Are detachable computers the best of both worlds?
Welcome to a laptop battery specialist of the HP Battery
This was the vision: that somewhere between a laptop and a tablet there would be room for the perfect Web-surfing, movie-watching, clothes-shopping, game-playing, e-mailing, social-networking, document-producing device.
It would be a chameleon. On your desk, it would have a keyboard and trackpad, as well as a processor and an operating system powerful enough to run full-featured software. For Web-surfing on the couch, the keyboard would fold away or detach, leaving you with a touch-friendly device that turned on instantly and ran your favorite mobile apps.
The first of those devices arrived several years ago, but the category got a boost in 2012 when Microsoft introduced the Windows 8 operating system, which runs on desktops, laptops, and tablets with battery such as Hp 342661-001 battery, Hp pavilion dv6000 battery, Hp Pavilion dv8000 battery, Hp HSTNN-DB20 battery, Hp 395789-001 battery, Hp 396008-001 battery, Hp Pavilion dv9000 battery, Compaq Presario V2000 battery, Hp pavillion zx5000 battery, Hp EV087AA battery, Hp EX942AA battery, Hp Pavilion ZT3000 battery.
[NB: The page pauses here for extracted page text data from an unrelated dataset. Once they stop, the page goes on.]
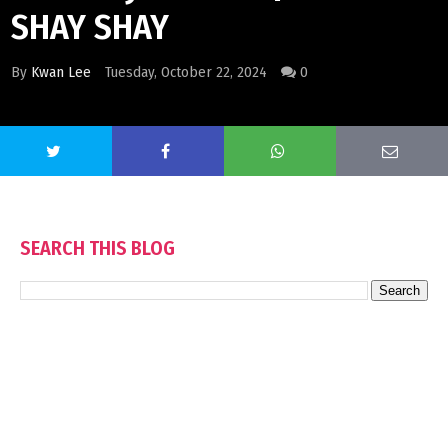
SHAY SHAY
By
Kwan Lee
Tuesday, October 22, 2024
0
SEARCH THIS BLOG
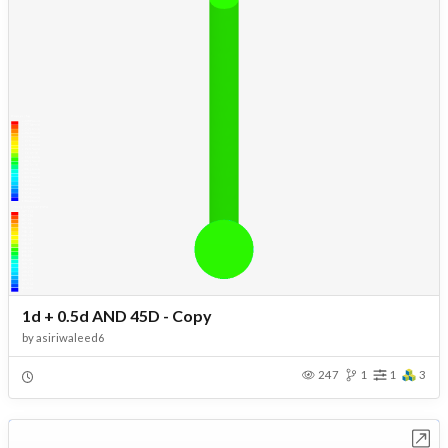
1d + 0.5d AND 45D - Copy
by
asiriwaleed6
247
1
1
3
Open in Workbench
The company launched its first generation of Surface tablet computers at the same time.
Two years later, Surface is in its third generation, and it’s in competition with a range of hybrids from Lenovo, HP, Asus, and Toshiba. They come in various configurations. Arguably, though, the most interesting devices have keyboards that detach completely when you want the portability of a tablet. In recent testing, we tried to get at just what the perfect detachable computer would do—and whether ordinary people like what’s out there now.
So far, manufacturers have been more enthusiastic than potential users. In a recent survey of 1,431 readers by the Consumer Reports National Research Center, only 2 percent of respondents said they had bought a laptop with a detachable screen that could be used as a separate tablet. Perhaps people don’t care for those devices, but it’s equally likely that they’re just confused.
It’s hard to know what to make of a device if you don’t know how to classify it. Are they laptops that can pinch-hit as tablets when you don’t need the extra bulk? Or are they tablets that can step up to do a full computer’s job when asked to? And if they can’t do all things equally well, which compromises are worthwhile in the pursuit of computing versatility?
There’s no clear answer, at least not yet. That’s why we tested each device twice, once as a laptop and once as a tablet. (The results can be quite different.)
And to get at that question of what detachables are really for, we decided to ask a number of ordinary people what they thought. We put some of the models we tested in front of electronics users who said they were interested in a hybrid. They tried them in our labs and at home, performing a variety of tasks. Then we posed a simple question: “Is this machine right for you?”